● RECORDS FOR THE EXERCISE
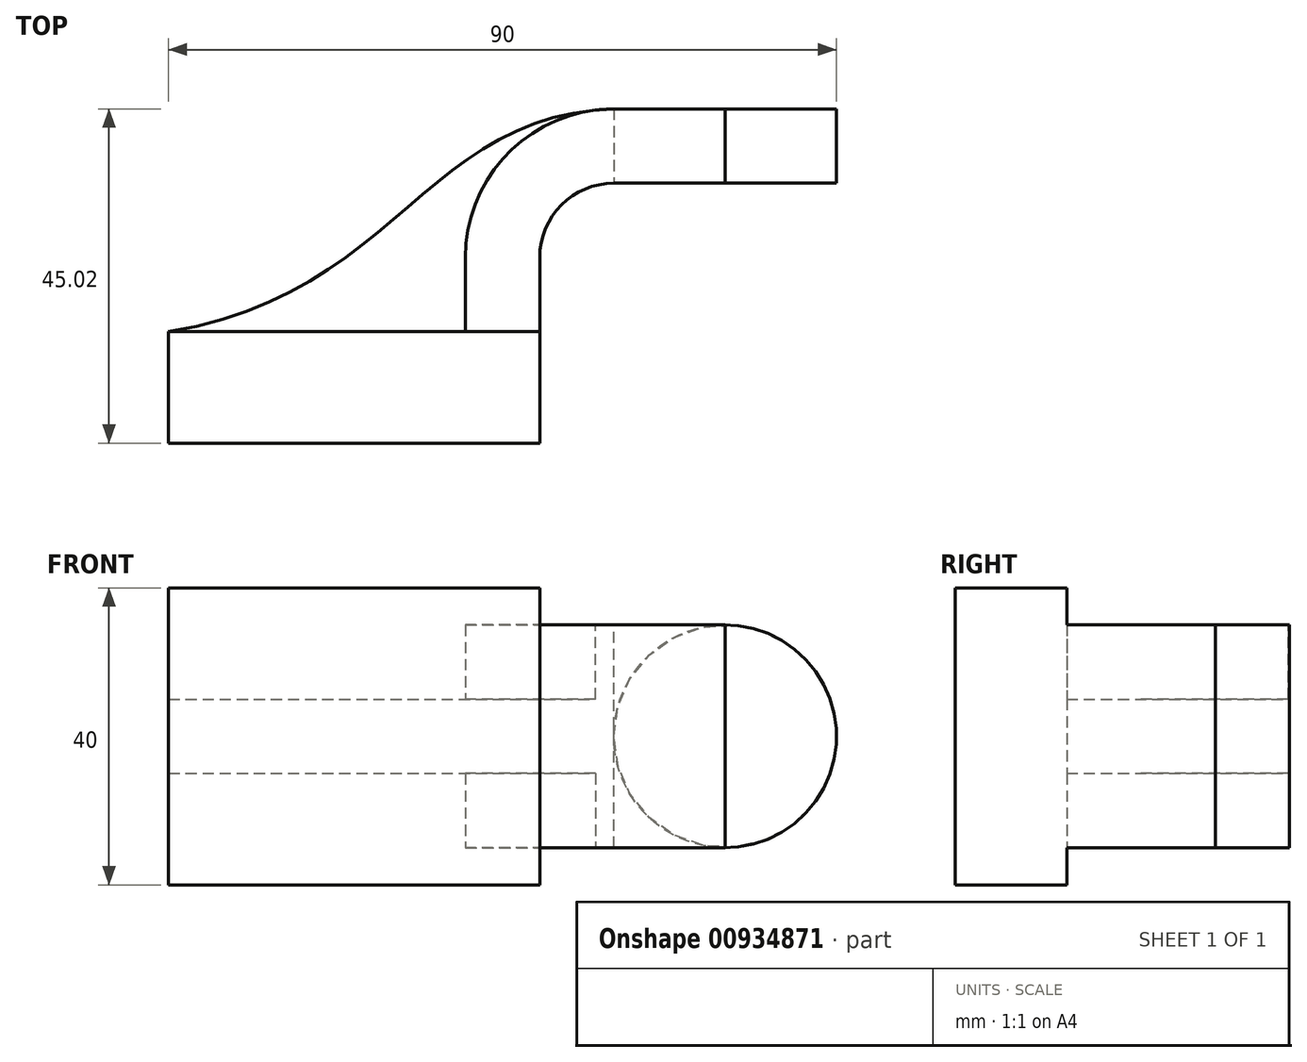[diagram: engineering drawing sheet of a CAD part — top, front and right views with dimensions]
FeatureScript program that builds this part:
annotation { "Feature Type Name" : "Feature", "Feature Type Description" : "" }
export const myFeature = defineFeature(function(context is Context, id is Id, definition is map)
    precondition{}
    {
        {
            var Q0;
            Q0=qCreatedBy(makeId("Top.planeOp"),FACE);
            var sketch = newSketch(context, id + "F0", { "sketchPlane" : qUnion([Q0])});
            skLineSegment(sketch, "E0.bottom", {"start": v(-25, 7.5) * mm, "end": v(25, 7.5) * mm});
            skLineSegment(sketch, "E0.top", {"start": v(-25, -7.5) * mm, "end": v(25, -7.5) * mm});
            skLineSegment(sketch, "E0.left", {"start": v(-25, 7.5) * mm, "end": v(-25, -7.5) * mm});
            skLineSegment(sketch, "E0.right", {"start": v(25, 7.5) * mm, "end": v(25, -7.5) * mm});
            skPoint(sketch, "E0.middle", {"position": v(0, 0) * mm});
            skPoint(sketch, "E1.middle", {"position": v(50, 32.5) * mm});
            skLineSegment(sketch, "E2", {"start": v(25, 7.5) * mm, "end": v(25, 17.5) * mm});
            skArc(sketch, "E3", {"start": v(25, 17.5) * mm, "mid": v(27.93, 24.57) * mm, "end": v(35, 27.5) * mm});
            skLineSegment(sketch, "E4", {"start": v(35, 27.5) * mm, "end": v(50, 27.5) * mm});
            skLineSegment(sketch, "E5.0", {"start": v(35, 37.5) * mm, "end": v(50, 37.5) * mm});
            skArc(sketch, "E5.1", {"start": v(15, 17.5) * mm, "mid": v(20.86, 31.64) * mm, "end": v(35, 37.5) * mm});
            skLineSegment(sketch, "E5.2", {"start": v(15, 7.5) * mm, "end": v(15, 17.5) * mm});
            skLineSegment(sketch, "E6", {"start": v(50, 37.5) * mm, "end": v(50, 27.5) * mm});
            skFitSpline(sketch, "E7", {"points": [v(-25, 7.5) * mm, v(35, 37.5) * mm], "startDerivative": vector(93.3, 15.5) * mm, "endDerivative": vector(76.83, 2.4) * mm});
            skLineSegment(sketch, "E8.left", {"start": v(35, 27.5) * mm, "end": v(35, 37.18) * mm});
            skLineSegment(sketch, "E9.bottom", {"start": v(35, 37.5) * mm, "end": v(65, 37.5) * mm});
            skLineSegment(sketch, "E9.top", {"start": v(35, 27.5) * mm, "end": v(65, 27.5) * mm});
            skLineSegment(sketch, "E9.left", {"start": v(35, 37.5) * mm, "end": v(35, 27.5) * mm});
            skLineSegment(sketch, "E9.right", {"start": v(65, 37.5) * mm, "end": v(65, 27.5) * mm});
            skSolve(sketch);
        }
        {
            var Q0;
            Q0=makeQuery(id+"F0.imprint","IMPRINT",FACE,{"disambiguationData":[TD([[makeQuery(id+"F0.imprint","IMPRINT",EDGE,{"derivedFrom":sQuery(id+"F0.wireOp",EDGE,"E0.top")}),1.0]])]});
            extrude(context, id + "F1", {"entities" : qUnion([Q0]), "depth" : 20 * mm, "offsetDistance" : 25 * mm, "hasSecondDirection" : true, "secondDirectionOppositeDirection" : true, "secondDirectionDepth" : 20 * mm});
        }
        {
            var Q0;
            {var subQ0=sQuery(id+"F0.wireOp",EDGE,"E4");Q0=makeQuery(id+"F0.imprint","IMPRINT",FACE,{"disambiguationData":[TD([[makeQuery(id+"F0.imprint","IMPRINT",EDGE,{"derivedFrom":subQ0}),1.0]])]});}
            var Q1;
            {var subQ0=sQuery(id+"F0.wireOp",EDGE,"E2");Q1=makeQuery(id+"F0.imprint","IMPRINT",FACE,{"disambiguationData":[TD([[makeQuery(id+"F0.imprint","IMPRINT",EDGE,{"derivedFrom":subQ0}),1.0]])]});}
            var Q2;
            {var subQ0=sQuery(id+"F0.wireOp",EDGE,"E6");Q2=makeQuery(id+"F0.imprint","IMPRINT",FACE,{"disambiguationData":[TD([[makeQuery(id+"F0.imprint","IMPRINT",EDGE,{"derivedFrom":subQ0}),-1.0]])]});}
            extrude(context, id + "F2", {"entities" : qUnion([Q0, Q1, Q2]), "operationType" : NewBodyOperationType.ADD, "depth" : 15 * mm, "offsetDistance" : 25 * mm, "hasSecondDirection" : true, "secondDirectionOppositeDirection" : true, "secondDirectionDepth" : 15 * mm});
        }
        {
            var Q0;
            {var subQ3=sQuery(id+"F0.wireOp",EDGE,"E5.2");Q0=makeQuery(id+"F0.imprint","IMPRINT",FACE,{"disambiguationData":[TD([[makeQuery(id+"F0.imprint","IMPRINT",EDGE,{"derivedFrom":subQ3}),1.0]])]});}
            extrude(context, id + "F3", {"entities" : qUnion([Q0]), "operationType" : NewBodyOperationType.ADD, "depth" : 5 * mm, "offsetDistance" : 25 * mm, "hasSecondDirection" : true, "secondDirectionOppositeDirection" : true, "secondDirectionDepth" : 5 * mm});
        }
        {
            var Q0;
            {var subQ0=sQuery(id+"F0.wireOp",EDGE,"E6");Q0=makeQuery(id+"F0.imprint","IMPRINT",FACE,{"disambiguationData":[TD([[makeQuery(id+"F0.imprint","IMPRINT",EDGE,{"derivedFrom":subQ0}),1.0]])]});}
            var Q1;
            Q1=sQuery(id+"F0.wireOp",EDGE,"E6");
            revolve(context, id + "F4", {"surfaceOperationType" : NewSurfaceOperationType.NEW, "entities" : qUnion([Q0]), "axis" : qUnion([Q1]), "revolveType" : RevolveType.FULL});
        }
    });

● YOUR OBJECTIVE
Please change "Q0" to "planeQuery" in the records, from the first line up to and including the line with "v(15, 7.5) *", and give those lines back with nothing else altered. Leave the pictures out of your answer.

● CORRECT RESPONSE
[diagram: engineering drawing sheet of a CAD part — top, front and right views with dimensions]
FeatureScript program that builds this part:
annotation { "Feature Type Name" : "Feature", "Feature Type Description" : "" }
export const myFeature = defineFeature(function(context is Context, id is Id, definition is map)
    precondition{}
    {
        {
            var planeQuery;
            planeQuery=qCreatedBy(makeId("Top.planeOp"),FACE);
            var sketch = newSketch(context, id + "F0", { "sketchPlane" : qUnion([planeQuery])});
            skLineSegment(sketch, "E0.bottom", {"start": v(-25, 7.5) * mm, "end": v(25, 7.5) * mm});
            skLineSegment(sketch, "E0.top", {"start": v(-25, -7.5) * mm, "end": v(25, -7.5) * mm});
            skLineSegment(sketch, "E0.left", {"start": v(-25, 7.5) * mm, "end": v(-25, -7.5) * mm});
            skLineSegment(sketch, "E0.right", {"start": v(25, 7.5) * mm, "end": v(25, -7.5) * mm});
            skPoint(sketch, "E0.middle", {"position": v(0, 0) * mm});
            skPoint(sketch, "E1.middle", {"position": v(50, 32.5) * mm});
            skLineSegment(sketch, "E2", {"start": v(25, 7.5) * mm, "end": v(25, 17.5) * mm});
            skArc(sketch, "E3", {"start": v(25, 17.5) * mm, "mid": v(27.93, 24.57) * mm, "end": v(35, 27.5) * mm});
            skLineSegment(sketch, "E4", {"start": v(35, 27.5) * mm, "end": v(50, 27.5) * mm});
            skLineSegment(sketch, "E5.0", {"start": v(35, 37.5) * mm, "end": v(50, 37.5) * mm});
            skArc(sketch, "E5.1", {"start": v(15, 17.5) * mm, "mid": v(20.86, 31.64) * mm, "end": v(35, 37.5) * mm});
            skLineSegment(sketch, "E5.2", {"start": v(15, 7.5) * mm, "end": v(15, 17.5) * mm});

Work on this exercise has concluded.